O período de maior expansão das IES, iniciado em meados da década de 1980 e descrito anteriormente, resultou na implantação de políticas de regulação e avaliação do Sistema de Ensino Superior (SES) no Brasil. De acordo com Santos (2012), essas políticas serviram de apoio à implantação de instrumentos de avaliação e regulação das IES, entidades partícipes do SES. Esses instrumentos, segundo a autora, foram desenvolvidos para criar indicadores de qualidade do ensino. Entre esses instrumentos está o Censo da Educação Superior (CES), que passou a mensurar e divulgar anualmente estatísticas relativas ao ES, para subsidiar a sistematização das políticas de regulação, avaliação e fiscalização dessas entidades.
Barreyro e Rothen (2008) comentam que as duas principais concepções adotadas foram elaboradas por comissões federais do MEC. O embrião desta política teve origem em 1983 com o Programa de Avaliação da Reforma Universitária (PARU); depois, em 1985, com o relatório da Comissão Nacional de Avaliação do Ensino Superior (CONAES) chamado ‘Uma Nova Política para a Educação Superior Brasileira’; em 1986, com o relatório do Grupo Executivo para Reformulação da Educação Superior Brasileira (GERES); e em 1993, com o Programa de Avaliação Institucional das Universidades Brasileiras (PAIUB).

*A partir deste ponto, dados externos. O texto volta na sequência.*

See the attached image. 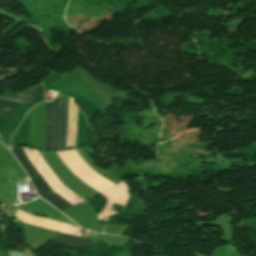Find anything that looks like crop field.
<instances>
[{"mask_svg":"<svg viewBox=\"0 0 256 256\" xmlns=\"http://www.w3.org/2000/svg\"><path fill=\"white\" fill-rule=\"evenodd\" d=\"M74 147L70 98L47 104L46 136L43 149Z\"/></svg>","mask_w":256,"mask_h":256,"instance_id":"obj_1","label":"crop field"},{"mask_svg":"<svg viewBox=\"0 0 256 256\" xmlns=\"http://www.w3.org/2000/svg\"><path fill=\"white\" fill-rule=\"evenodd\" d=\"M11 151L14 153V155L17 157L19 162L27 171L38 194L41 197L46 199L51 205H53L55 208H57L61 212L73 206L69 204L67 201H65L58 194L52 191V189L48 186L45 180L39 175L35 167L30 163L23 148H12Z\"/></svg>","mask_w":256,"mask_h":256,"instance_id":"obj_2","label":"crop field"},{"mask_svg":"<svg viewBox=\"0 0 256 256\" xmlns=\"http://www.w3.org/2000/svg\"><path fill=\"white\" fill-rule=\"evenodd\" d=\"M41 97L43 92L38 87L0 97V120L33 104Z\"/></svg>","mask_w":256,"mask_h":256,"instance_id":"obj_3","label":"crop field"},{"mask_svg":"<svg viewBox=\"0 0 256 256\" xmlns=\"http://www.w3.org/2000/svg\"><path fill=\"white\" fill-rule=\"evenodd\" d=\"M53 240L68 248H86L92 247V241L88 239L76 238L64 234H57Z\"/></svg>","mask_w":256,"mask_h":256,"instance_id":"obj_4","label":"crop field"}]
</instances>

Em 1995, por meio da Lei nº 9.131/95, foi instituído o Exame Nacional de Cursos (ENC), conhecido como “Provão”, e, finalmente em 2004, com a Lei nº 10.861/04, foi constituído o Sistema Nacional de Avaliação da Educação Superior (Sinaes) e o Exame Nacional de Desempenho dos Estudantes (Enade). A avaliação do ES passa, desde então, a ser um componente central na política de regulação do ES brasileiro (Barreyro & Rothen, 2008).